Two potential routes have been identified to connect the Trust's operation at the Maymorn site to the original railway formation.

== Rolling Stock ==

===NZR steam locomotives===

| Key: | In service | In service, Mainline Certified | Under overhaul/restoration/repair | Stored | Static display | Scrapped |

| Original Class and Number | Builder | Builders Number | Year built | Arrived | Notes |
| A^{B} 745 | North British | 22880 | 1922 | 30 October 2013 | Entered NZR service in July 1922. Derailed at Hāwera on 16 July 1956, but wasn't withdrawn until January 1957. It was recovered tenderless on 11 November 2001 by Tony Batchelor and Keith Hancock. In 2007 it was then fully purchased by Keith. In 2010 it was sold to The Taranaki Flyer Society. In 2013 it was sold to the trust for free and moved to the railway over five days.
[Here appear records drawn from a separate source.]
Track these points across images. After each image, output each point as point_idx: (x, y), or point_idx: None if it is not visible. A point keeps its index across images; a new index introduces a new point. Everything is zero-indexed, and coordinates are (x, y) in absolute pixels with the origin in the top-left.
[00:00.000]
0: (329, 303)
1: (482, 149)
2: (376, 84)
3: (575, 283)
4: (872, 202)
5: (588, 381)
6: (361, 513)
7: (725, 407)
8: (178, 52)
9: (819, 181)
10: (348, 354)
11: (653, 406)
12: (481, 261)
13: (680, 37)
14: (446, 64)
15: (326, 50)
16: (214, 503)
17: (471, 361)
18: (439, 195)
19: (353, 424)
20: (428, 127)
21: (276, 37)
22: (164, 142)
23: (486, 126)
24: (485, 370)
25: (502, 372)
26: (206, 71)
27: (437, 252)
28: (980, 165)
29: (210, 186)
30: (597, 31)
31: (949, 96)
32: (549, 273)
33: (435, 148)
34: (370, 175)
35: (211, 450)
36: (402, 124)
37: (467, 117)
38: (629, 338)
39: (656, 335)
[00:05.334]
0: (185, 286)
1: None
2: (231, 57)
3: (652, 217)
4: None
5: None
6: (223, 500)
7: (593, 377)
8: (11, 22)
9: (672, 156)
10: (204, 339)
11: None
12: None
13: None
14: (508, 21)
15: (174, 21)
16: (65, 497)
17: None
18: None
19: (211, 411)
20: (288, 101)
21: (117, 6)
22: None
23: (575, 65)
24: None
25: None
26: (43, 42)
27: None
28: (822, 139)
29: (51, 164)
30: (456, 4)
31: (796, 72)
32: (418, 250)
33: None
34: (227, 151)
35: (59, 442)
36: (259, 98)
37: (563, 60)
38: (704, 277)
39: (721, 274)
It arrived on 30 October 2013 and awaits restoration. |
| W^{B} 292 | Baldwin Locomotive Works | 16172 | 1898 | 31 August 2008 | Entered NZR service in January 1899. Withdrawn on 5 January 1957 and stored at Westport. In 1960 it was dumped into the Mōkihinui River. It was recovered by Hugh McCracken and stored at the Silver Stream Railway in 1989. It was then moved to Steam Incorporateds Paekākāriki depot in 1995. It was moved to the railway in 2008 and is being restored along with WB 299. |
| W^{B} 299 | Baldwin Locomotive Works | 16175 | 1898 | 31 August 2008 | Entered NZR service on 22 May 1899. Withdrawn on 5 January 1957 and stored at Westport. In 1960 it was dumped into the Mōkihinui River. It was recovered by Hugh McCracken and stored at the Silver Stream Railway in 1989. It was then moved to Steam Incorporated's Paekākāriki depot in 1995. It was moved to the railway in 2008. Restoration commenced in 2014. |  |
| W^{D} 356 | Baldwin Locomotive Works |  |  |  |  |

===NZR diesel locomotives===

| Key: | In service | In service, Mainline Certified | Under overhaul/restoration/repair | Stored | Static display | Scrapped |

| Original Class and Number | TMS Class and Number | Builder | Builders Number | Year built | Arrived | Notes |
|---|---|---|---|---|---|---|
| T^{R} 189 | 937 | NZR Hillside Workshops | 456 | 1976 | 30 July 2010 | Entered NZR service in September 1976 for shunting duties. Renumbered as TR 937 in 1978. Withdrawn in July 2010 and sold to the railway. Arrived on 30 July in that year. It was restored on 4 March 2013. |

===Industrial diesel Locomotives===

| Key: | In service | In service, Mainline Certified | Under overhaul/restoration/repair | Stored | Static display | Scrapped |

| Type | Builder | Builders Number | Year built | Arrived | Notes |
|---|---|---|---|---|---|
| Drewry | Drewry Car Co. | 2248 | 1947 | 21 October 2014 | Entered service for the Ohai Railway Board in 1947. Used until 1968 and sold to the State Coal Mines in Kaitangata. Then to State Coal Mines in Rotowaro in 1974. Purchased by Bruce McLuckie in 1986 and moved to the Bush Tramway Club. Restoration commenced at a slow pace. In 2014 it was sold to the trust and arrived at the railway on 21 October in that month. |

== Project ==
The trust proposes to progressively reinstate and operate the railway between Maymorn and Featherston in four stages, including:
- Stage 1, Upper Hutt to Summit: Reinstatement of railway line between new station at Maymorn and a station at Summit; operation using conventional motive power between Maymorn, Kaitoke and Summit; use of the national rail network between Upper Hutt and Maymorn.
- Stage 2, Wellington to Upper Hutt: Establishing links with Wellington to promote the railway as a tourist opportunity; possible operation on the national rail network between Wellington and Upper Hutt.
- Stage 3, Summit to Cross Creek: Reinstatement of the Rimutaka Incline between Summit and Cross Creek stations; operation using two new Fell locomotives and brake vans.
- Stage 4, Cross Creek to Featherston: Connection with the national rail network at or near Featherston; operation of return journeys to Featherston.